Il ne s'agit plus alors d'intervenir immédiatement sur la situation d'apprentissage elle-même pour que l'élève aperçoive nécessairement son erreur, et l'enseignant devrait ici commencer par travailler sur le rapport de l'élève à la situation d'apprentissage afin de favoriser la prise de conscience, par l'élève, de ses propres actions. Mais si le mode d'intervention pédagogique que nous proposons est donc bien spécifique, il n'est pas pour autant spécial au mauvais sens du terme. En effet, si l'on cherche à développer la prise de conscience, par l'élève, de ses actions, c'est à dire finalement les "Coordinations Sujet", c'est en ayant pour but que ce dernier accède à une lecture plus précise des "Observables Objet", de la situation matérielle d'apprentissage, et puisse ensuite opérer de lui-même les restructurations nécessaires. Tout en affirmant donc la spécificité d'une intervention pédagogique face à des élèves en grande difficulté, ce type de pratique inscrit directement l'élève dans le droit fil des apprentissages ultérieurs. Il peut donc illustrer tout à la fois une dimension spécifique des pédagogies adaptées et inscrire celles-ci dans l'ensemble du système éducatif en permettant la visée d'un niveau commun à d'autres formations professionnelles.

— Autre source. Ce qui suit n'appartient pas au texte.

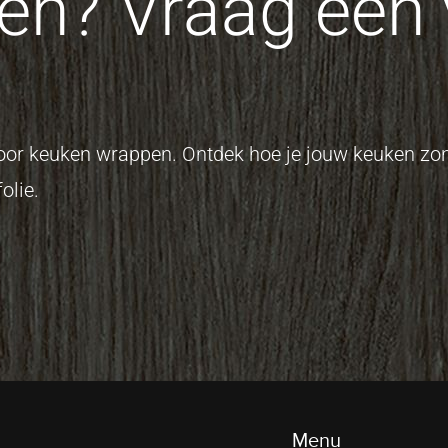
n? Vraag een v
 voor keuken wrappen. Ontdek hoe je jouw keuken z
olie.
Menu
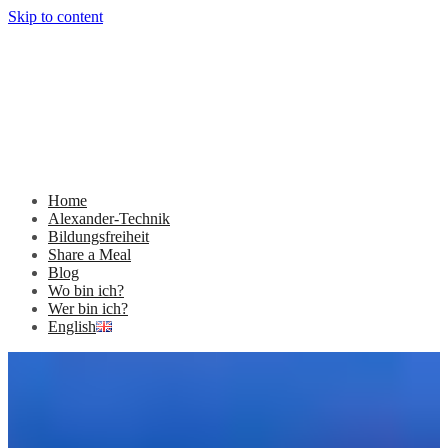
Skip to content
Home
Alexander-Technik
Bildungsfreiheit
Share a Meal
Blog
Wo bin ich?
Wer bin ich?
English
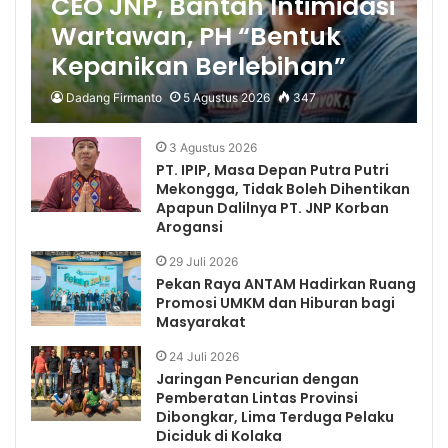
CEO JNP, Bantah Intimidasi
Wartawan, PH “Bentuk
Kepanikan Berlebihan”
Dadang Firmanto
5 Agustus 2026
347
3 Agustus 2026
PT. IPIP, Masa Depan Putra Putri
Mekongga, Tidak Boleh Dihentikan
Apapun Dalilnya PT. JNP Korban
Arogansi
29 Juli 2026
Pekan Raya ANTAM Hadirkan Ruang
Promosi UMKM dan Hiburan bagi
Masyarakat
24 Juli 2026
Jaringan Pencurian dengan
Pemberatan Lintas Provinsi
Dibongkar, Lima Terduga Pelaku
Diciduk di Kolaka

[1]. Psychologie cognitive, modèles et méthodes.

[2]. cf. Revue du Cerfop, déc 88, p.152.

[3]. L'équilibration des structures cognitives, p. 50.

[4]. "Les compositions préopératoires ou opératoires que le sujet projetait ou vérifie", L'équilibration des structures cognitives, p. 65.

[5]. L'équilibration des structures cognitives, p. 60.

[6]. L'équilibration des structures cognitives, p. 61.

[7]. Six études, pp. 177 / 180, édition Gonthier, coll. médiations.

[8]. L'équilibration des structures cognitives, p. 51.

[9]. Présentée dans L'équilibration des structures cognitives, p. 63.

[10]. Op. cit. p. 96/97.

[11]. La formation de l'esprit scientifique, Discours préliminaire.

[12]. Cela ne veut pas dire qu'il faille abandonner la mise en place des situations didactiques ou la pédagogie de l'erreur au premier sens présenté précédemment, mais simplement qu'un complément est nécessaire dans le cas d'élèves en grande difficulté.

[13]. Réussir et comprendre, p. 75.

[14]. Réussir et comprendre, pp. 49 et 98.